The walk was particularly significant because it reflected part of the ill-fated route taken on the November 29, 1965 by Robert Akrigg, the reservoir keeper who set out in blizzard conditions with his son Donald, to check rain gauges in the catchment area.
Parting company at the junction between Reaps Water and Dicken Dyke, Robert set off towards Raistrick Greave. Donald returned to the rendezvous having completing his tasks, but Robert never arrived.
It is known that Robert checked the gauges near Raistrick Greave, but from there on, his route is not confirmed.
From here, the commemorative walk followed footpaths to the point where Robert’s body was eventually discovered on February 6, 1966 when the heavy snow drifts thawed and severe weather abated.
The team was set-up following that tragedy.
Donald Akrigg and his wife were able to join the walkers for the whole route, along with Chris Ambler, who worked for the water board at the time.
Chris, along with Calder Valley Search and Rescue president Bob Uttley and Peter Legg, one of the local landowners, all provided some additional information on the surrounding area and initial search.
Also in attendance were eight team leaders past and present, and current team leader Ben Carter.
The conditions underfoot were difficult to negotiate, but helped all the walkers gain a better understanding of the difficulties Robert would have had finding his way in the blizzard conditions.

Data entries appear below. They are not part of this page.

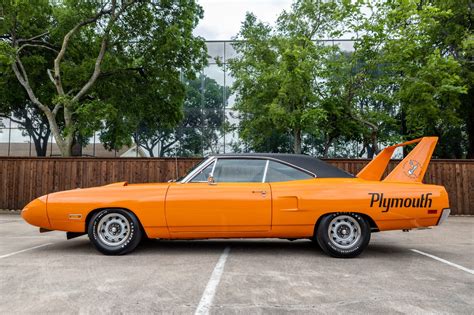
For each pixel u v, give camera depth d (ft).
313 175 17.12
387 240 22.71
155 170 43.16
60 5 63.16
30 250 18.13
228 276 12.91
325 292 11.07
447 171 41.98
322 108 45.98
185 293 10.93
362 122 49.37
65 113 52.26
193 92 73.05
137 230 16.57
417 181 17.34
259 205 16.17
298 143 55.77
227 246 19.33
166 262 15.21
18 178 44.09
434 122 54.03
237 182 16.92
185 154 71.20
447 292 11.14
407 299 10.44
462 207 41.55
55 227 16.85
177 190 16.53
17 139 72.23
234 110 65.36
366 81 46.96
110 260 15.61
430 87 42.75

Eventually all participants made it back to the starting point for some welcome refreshment at the Pack Horse Inn at Widdop where they recounted stories from the past and remembered the team’s origins.
Calder Valley Search and Rescue is a voluntary charity that operates within Mountain Rescue guidelines and is part of the Mid-Pennine Search and Rescue region supporting the statutory emergency services, working on behalf of West Yorkshire Police.
It is made up of 50 full team members, six trainee members, 37 casualty carers, three doctors, three paramedics and nine swift water and flood rescue technicians.
It also has four air scenting search dogs, four vehicles and works out of three strategic locations.
Members are on call 24 hours a day all year round and receive around 65 call-outs per year.
It’s running costs are £35,000 per year but the team receive no direct funding from the government.